Colonel Clarence M. Davenport (j. 7/1964; d. 2007) and Yolande Davenport (d. 2014). Davenport was an All Souls Board member (1976) and a member of the Beckner Committee (2005). He was also a music lover, an award-winning amateur photographer, and the sixth Black graduate of West Point. Davenport died of pancreatic cancer at the age of 89.
Throughout his time at the Academy, Davenport faced tremendous challenges. He roomed alone and endured four years of rigid “silencing” by his fellow cadets. No other cadets talked to him except on official business and no other cadets would sit by him, even during chapel services or meals in the mess hall. And no one took his hand at the end of his plebe year, when it was customary for upperclassman to exchange handshakes. It was just as if he didn’t exist.
Nonetheless, in January 1943, when his name was called to step up and receive his diploma, Davenport received a standing ovation from members of his class. That moment was captured in Frank Capra’s 1944 documentary, “The Negro Soldier,” which the Army seemingly used as propaganda to convince Black men to enlist.
Only five of the 17 African Americans appointed to the military academy in the previous 68 years had graduated, and two Black men who enrolled in the fall of 1940 left within two weeks because of the hostile culture. “They put feces in his bed. They put feces in his shoes,” according to Davenport’s daughter, Elizabeth Davenport McKune.
Col. Davenport served in the South Pacific during World War II and was later sent to the University of California at Berkeley by the Army, where he received a master’s degree in bioradiology in 1954. He also graduated from the Army’s Command and General Staff College and the National War College.

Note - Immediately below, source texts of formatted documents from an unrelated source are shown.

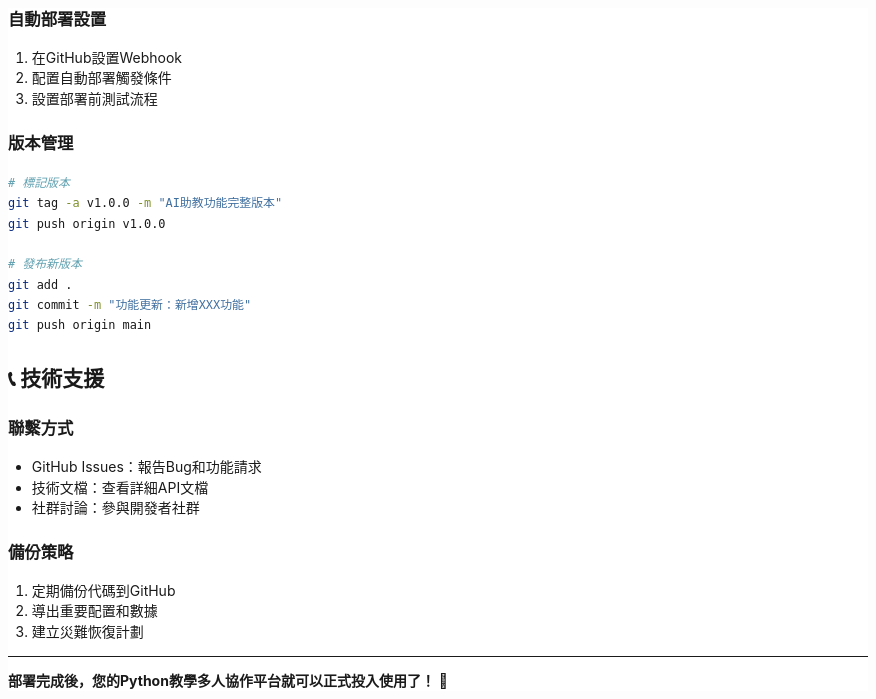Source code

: ### 自動部署設置
1. 在GitHub設置Webhook
2. 配置自動部署觸發條件
3. 設置部署前測試流程

### 版本管理
```bash
# 標記版本
git tag -a v1.0.0 -m "AI助教功能完整版本"
git push origin v1.0.0

# 發布新版本
git add .
git commit -m "功能更新：新增XXX功能"
git push origin main
```

## 📞 技術支援

### 聯繫方式
- GitHub Issues：報告Bug和功能請求
- 技術文檔：查看詳細API文檔
- 社群討論：參與開發者社群

### 備份策略
1. 定期備份代碼到GitHub
2. 導出重要配置和數據
3. 建立災難恢復計劃

---

**部署完成後，您的Python教學多人協作平台就可以正式投入使用了！** 🎉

In the mid-1960s, he received the Legion of Merit for his command of the 10th Artillery Group, 32nd Army Air Defense Command in Europe, and retired from the Army in 1972 as a full colonel. After Colonel Davenport left the military, he completed all but his dissertation for a doctorate in educational administration at George Washington University. He retired in 2000 as Howard University’s administrative coordinator in its Materials Science Research Center of Excellence.
This tribute from All Souls member Bob Bonner was posted on Colonel Davenport’s memorial website:
Dear Mrs. Davenport,
My wife and I knew Mr. Davenport only through conversations at All Souls Church and by winning his auction item of a photography session which due to my wife’s failing health was delayed for over a year. When my wife died suddenly last summer, Mr. Davenport approached me in church to ask if perhaps I would like him to take pictures of the Memorial Service for my wife. It was such a thoughtful and appreciated gesture. He was so thoughtful and respectful and even with his failing health he approached me later to tell me he had found a second set of pictures from the event if I was interested and would not find them painful. If I can do anything to help you with the All Souls Memorial Service, I would be honored to do so. If you would like I can certainly take photographs of the service as he did for my wife’s. I shall remember always his quiet dignity and kindness.